Texto presentado -
Las voces de una novela
Con prosa despojada, María Martoccia recupera el cosmos serrano de sus últimas obras, poblado por una infinidad de personajes
Desalmadas
Desde su primera novela, Los oficios (2003), María Martoccia viene construyendo un mundo en algún lugar de las sierras cordobesas en el que los rasgos van tomando impronta de leyes propias. Esas leyes decantan, se perfeccionan en la novela siguiente, Sierra Padre (2006), y lo siguen haciendo en Desalmadas . En esta nueva entrega de vida en las sierras, los personajes y las tramas cambian pero no el sistema en el que están inmersos. Encontramos entonces instantes que permiten adivinar un pasado íntegro, líneas de diálogo tan escuetas como abiertas a las inferencias, intrigas feroces que luego se deshilachan o se retoman sin que por eso suenen bombos y platillos, y que luego vuelven a deshilacharse. Martoccia actúa no como el cirujano de un cuerpo entendido como totalidad sino como el analista de laboratorio que prefiere focalizar el plano detalle y sugerir líneas posibles a partir de la muestra, del fragmento.

Tarea A - Enumera todas las novelas de María Martoccia que nombra la reseña e incluye el año de publicación cuando aparezca.
Tarea B - Según la reseña, ¿dónde se ubica el mundo que María Martoccia viene construyendo en sus novelas?
El listado adjunto no se necesita para resolver nada.

Material proporcionado -
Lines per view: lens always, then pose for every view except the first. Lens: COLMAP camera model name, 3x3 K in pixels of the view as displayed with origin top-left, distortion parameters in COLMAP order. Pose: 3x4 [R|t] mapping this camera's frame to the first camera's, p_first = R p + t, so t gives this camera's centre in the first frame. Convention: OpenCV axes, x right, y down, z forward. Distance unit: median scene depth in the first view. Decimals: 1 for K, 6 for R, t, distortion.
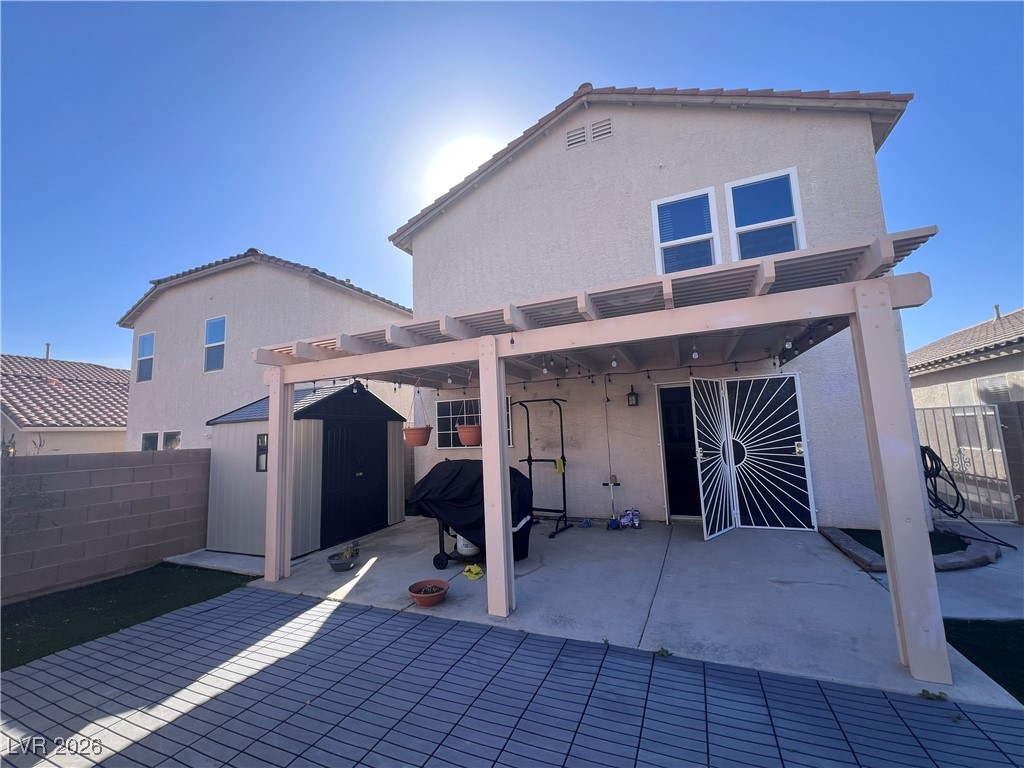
lens RADIAL K [[409.2, 0, 512.0], [0, 409.2, 384.0], [0, 0, 1]] dist [-0.002487, 0.000051]
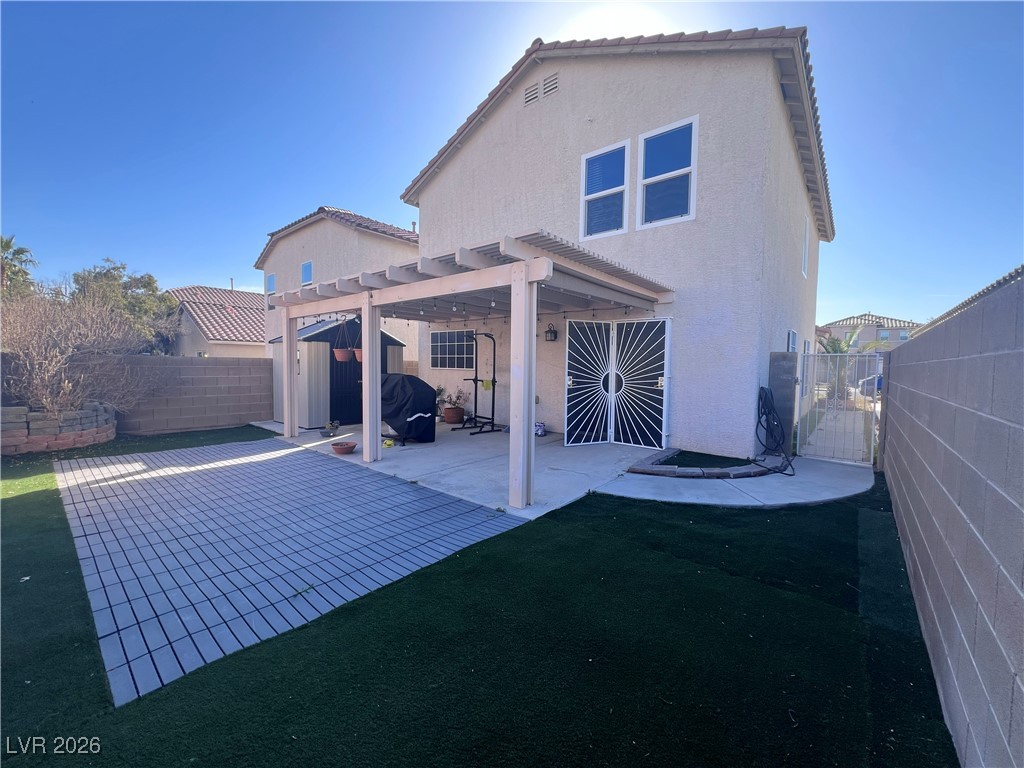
lens RADIAL K [[409.2, 0, 512.0], [0, 409.2, 384.0], [0, 0, 1]] dist [-0.002487, 0.000051]
pose [[0.957145, 0.067365, -0.281664, 0.554682], [-0.017851, 0.984445, 0.174785, -0.032546], [0.289057, -0.162267, 0.943459, -0.209260]]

Respuesta final A - Los oficios (2003), Sierra Padre (2006) y Desalmadas.

Respuesta final B - En algún lugar de las sierras cordobesas.